Why would an orthopod who does joint replacements and who is supposed to enter all patients (unselected) into a database, withhold data entry of patients with potentially poor outcomes?

They don’t enter into the database because they are scared. Rightly scared. In the Danish example one of 9 units recorded poor outcomes. Statistical adjustments for risk factors neutralised that concern and that particular unit did well. It had a very normal and average complication rate. By contrast, another unit who appeared to have a normal complication rate, had significantly poorer outcomes when adjusted for risk factors.

Doctors are concerned about knee jerk reactions from media savy burocrats; doctors are concerned about the possibility that an incompetent health administrator or an incompetent College committee chairperson recommends that a surgeon must be audited and while s/he gets audited needs to pause all surgery (which can easily take 6 months). These things actually did happen in the past and destroyed careers.

Registries cost a lot of money and don’t work because data collection needs to include the need of the surgeons. Governments buddy up with professional societies and Colleges who (in the name of greater good) weed out the “bad guys”. This concept of name and shame is flawed and only works for the government but not for everyone.

What should happen is that doctors look for ways to be in charge themselves about their own outcomes. Should my outcomes be dropping, I should indeed be aware of it. At the moment I would not even know about my outcomes if I would not audit my practice meticulously myself.

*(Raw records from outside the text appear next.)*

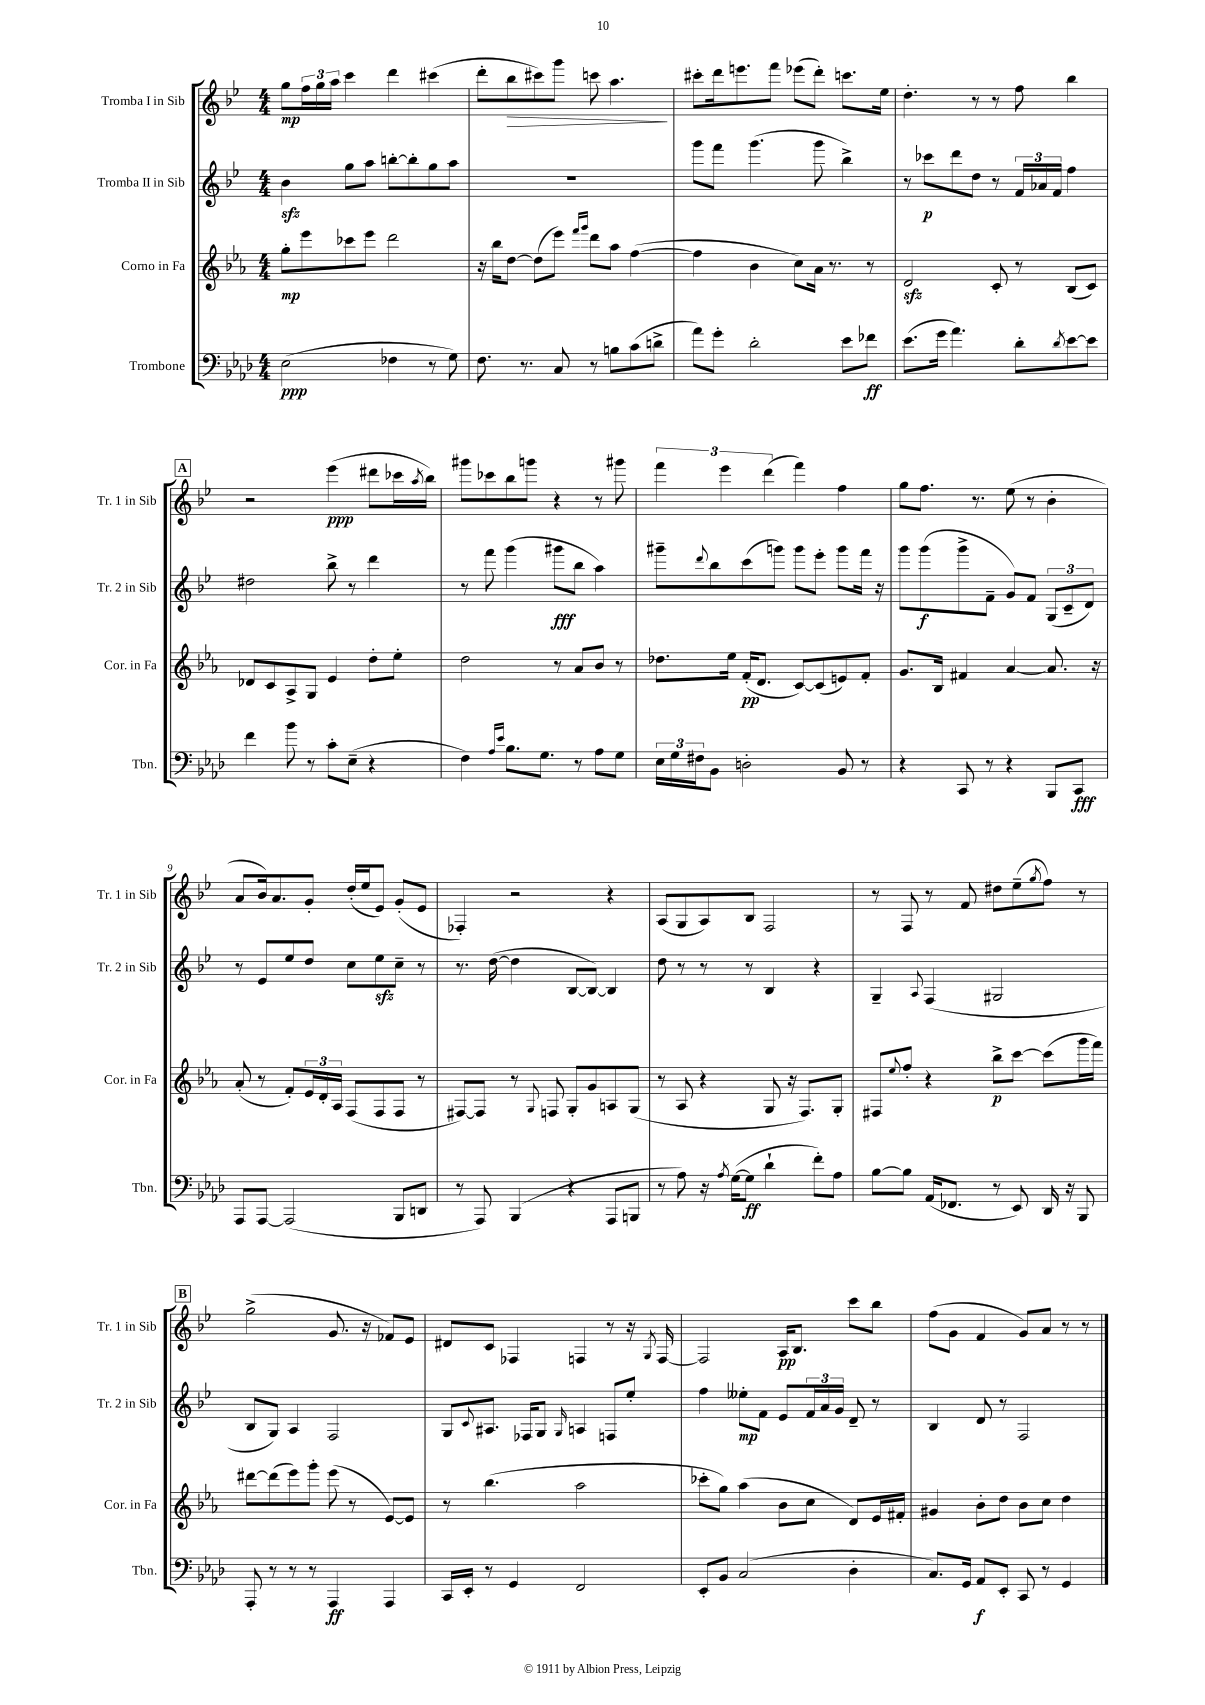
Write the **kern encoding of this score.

**kern	**kern	**kern	**kern
*staff4	*staff3	*staff2	*staff1
*clefF4	*clefG2	*clefG2	*clefG2
*k[b-e-a-d-]	*k[b-e-a-]	*k[b-e-]	*k[b-e-]
*M4/4	*M4/4	*M4/4	*M4/4
(2E-\	8gg'\L	4b-\	8gg\L
.	8eee-\	.	24ff\L
.	.	.	24gg\
.	.	.	24aa\JJ
.	8ccc-\	8gg\L	4ccc\
.	8eee-\J	8aa\J	.
4F-\	2ddd\	[8bb'\L	4ddd\
.	.	8bb'\]	.
8r	.	8gg\	(4ccc#\
8G\)	.	8aa\J	.
=	=	=	=
8.F\	16r	1r	8ddd'\L
.	16bb-\LK	.	.
.	[8dd\J	.	8bb-\
8.r	.	.	.
.	(8dd\]L	.	8ccc#\)
8C/	8eee-\J)	.	8ggg\J
.	16qqfff/LL	.	.
.	16qqggg/JJ	.	.
8r	8ddd\L	.	8ccc\
8B\L	8aa-\J	.	4.aa\
(8c\	([4ff\	.	.
8d^\J	.	.	.
=	=	=	=
8a-\L)	4ff\]	8ggg\L	8ccc#'\L
8g'\J	.	8fff\J	16ddd\k
.	.	.	8.eee\
2d-'\	4b-\	(4.ggg\	.
.	.	.	8fff\J
.	8cc\L)	.	(8eee-\L
.	16a-\Jk	8ggg\	8ddd'\J)
.	8.r	.	.
8e-\L	.	4bb-^\)	8.ccc\L
8f-\J	8r	.	.
.	.	.	16ee-\Jk
=	=	=	=
(8.e-\L	2d/	8r	4.dd'\
.	.	8ccc-\L	.
16g\Jk	.	.	.
4.a-\)	.	8ddd\	.
.	.	8dd\J	8r
.	8c'/	8r	8r
8d-'\L	8r	24f/LL	8ff\
.	.	24a-/	.
.	.	24f/JJ	.
8qd-/	.	.	.
[8e-\	(8B-/L	4ff\	4bb-\
8e-\]J	8c/J)	.	.
=	=	=	=
4f\	8d-/L	2dd#\	2r
.	8c/	.	.
8b-\	8A-^/	.	.
8r	8G/J	.	.
8c'\L	4e-/	8bb-^\	(4eee-\
(8E-~\J	.	8r	.
4r	8dd'\L	4ddd\	8ddd#\L
.	8ee-'\J	.	16ccc-\L
.	.	.	8qaa/
.	.	.	16bb-\JJ)
=	=	=	=
4F\)	2dd\	8r	8ggg#\L
.	.	8fff\	8ccc-\
16qqA-/LL	.	.	.
16qqe-/JJ	.	.	.
8.B-\L	.	(4ggg\	8bb-\
.	.	.	8ggg\J
8.G\J	.	.	.
.	8r	8ggg#\L	4r
8r	8a-/L	8bb-\J	.
8A-\L	8b-/J	4aa\)	8r
8G\J	8r	.	8ggg#\
=	=	=	=
24E-\LL	8.dd-\L	8ggg#~\L	6fff\
24G\	.	.	.
24F#\J	.	.	.
.	.	8qqddd/	.
8BB-\J	.	8bb-\	.
.	.	.	6eee-\
.	16ee-\Jk	.	.
2D'\	(16f'/LK	(8ccc\	.
.	8.d/J	.	.
.	.	.	(6ddd\
.	.	8ggg\J)	.
.	[8c/L)	8ggg\L	4fff\)
.	(8c/]	8eee-'\J	.
8BB-/	8e/)	8ggg\L	4ff\
8r	8f'/J	16fff\Jk	.
.	.	16r	.
=	=	=	=
4r	8.g/L	8ggg\L	8gg\L
.	.	(8ggg\	8.ff\J
.	16B-/Jk	.	.
8CC/	4f#/	8ggg^\	.
.	.	.	8.r
8r	.	8f~\J	.
4r	[4a-/	8g/L)	(8ee-\
.	.	8f/J	8r
8BBB-/L	8.a-/]	(12G/L	4b-'\
.	.	12c~/	.
8CC/J	.	.	.
.	.	12d/J)	.
.	16r	.	.
=	=	=	=
8AAA-/L	(8a-'/	8r	8a/L
[8AAA-/J	8r	8e-/L	16b-/k)
.	.	.	8.a/
(2AAA-/]	8f'/L)	8ee-/	.
.	24e-/L	8dd/J	8g'/J
.	24d'/	.	.
.	24A-/JJ	.	.
.	(8F/L	8cc\L	(16dd'/LL
.	.	.	16ee-/J
.	8F/	8ee-\	8e-/J)
8BBB-/L	8F/J	8cc~\J	(8g'/L
8DD/J	8r	8r	8e-/J
=	=	=	=
8r	[8F#/L)	8.r	4F-'/)
8AAA-/)	8F#/]J	.	.
.	.	([16dd\	.
(4BBB-/	8r	4dd\]	2r
.	8qqG/	.	.
.	8F/	.	.
4r	8G'/L	[8B-/L	.
.	8g/	8B-/_J)	.
8AAA-/L	8A/	4B-/]	4r
8BBB/J	(8G/J	.	.
=	=	=	=
8r	8r	8dd\	(8A/L
8A-\)	8A-/	8r	8G/
16r	4r	8r	8A/)
8qA-/	.	.	.
([16G\LK	.	.	.
8G\]J	.	8r	8B-/J
4d-`\	8G/	4B-/	2F/
.	16r	.	.
.	8.F/L)	.	.
8f'\L)	.	4r	.
8A-\J	8G'/J	.	.
=	=	=	=
[8B-\L	8F#/L	4G~/	8r
.	8qqee-/	.	.
8B-\]J	8ff'/J	.	8F/
.	.	8qqA/	.
(16AA-/LK	4r	(4F/	8r
8.FF-/J	.	.	.
.	.	.	8f/
8r	8bb-^\L	2G#/	8dd#\L
8EE-/)	[8ccc\J	.	(8ee-~\
.	.	.	8qgg/
16DD-/	(8ccc\]L	.	8ff\J)
16r	.	.	.
8BBB-/	16ggg\L	.	8r
.	16fff\JJ)	.	.
=	=	=	=
8AAA-'/	[8ddd#\L	8B-/L	(2gg^\
8r	(8ddd#\]	8G/J)	.
8r	8eee-\)	4A/	.
8r	8ggg'\J	.	.
4AAA-/	(8eee-\	2F/	8.g/
.	8r	.	.
.	.	.	16r
4AAA-/	[8e-/L)	.	8f-/L)
.	8e-/]J	.	8e-/J
=	=	=	=
16CC/LL	8r	8G/L	8d#/L
16EE-'/JJ	.	.	.
.	.	8qqc/	.
8r	(4.bb-\	8.A#/J	8c/J
4GG/	.	.	4F-/
.	.	16F-/LK	.
.	.	8G/J	.
.	.	16qqG/	.
2FF/	2aa-\	4A/	4F/
.	.	8F/L	8r
.	.	8ee-'/J	16r
.	.	.	8qG/
.	.	.	[16F/
=	=	=	=
8EE-'/L	8ccc-'\L	4ff\	2F/]
8BB-/J	8gg\J)	.	.
(2C/	(4aa-\	8ee--'\L	.
.	.	8f\J	.
.	8b-\L	8e-/L	16A/LK
.	.	.	8.B-/J
.	8cc\J	24f/L	.
.	.	24a/	.
.	.	24g/JJ	.
4D-'\	8d/L)	8d~/	8ccc\L
.	16e-/L	8r	8bb-\J
.	16f#'/JJ	.	.
=	=	=	=
8.C/L)	4g#/	4B-/	(8ff\L
.	.	.	8g\J
16GG/Jk	.	.	.
8AA-/L	8b-'\L	8d/	4f/
8EE-'/J	8dd\J	8r	.
8CC/	8b-\L	2F/	8g/L)
8r	8cc\J	.	8a/J
4GG/	4dd\	.	8r
.	.	.	8r
==	==	==	==
*-	*-	*-	*-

More than 120 doctors participate in SurgicalPerformance right now and have entered more than 5000 cases in gynaecology, obstetrics and colposcopy. The information captured in SurgicalPerformance is for the doctors’ eyes only. SurgicalPerformance is a platform where sensitive information is collected, processed and returned to its users in strict confidence. The information is used as a learning opportunity for users and no one else than the user can identify her/his outcomes.  No user will ever be identified or reported. In SurgicalPerformance our primary loyalty is with doctors. Relevant metrics and the anonymous nature of the information are critical to forming a constructive learning environment.

In the absence of alternatives, registries are a cheap trick to coerce doctors into data collection. Registries work for those who run them but not for doctors. They are not learning but monitoring tools. We need tools that put us in charge and actually help us become even better doctors.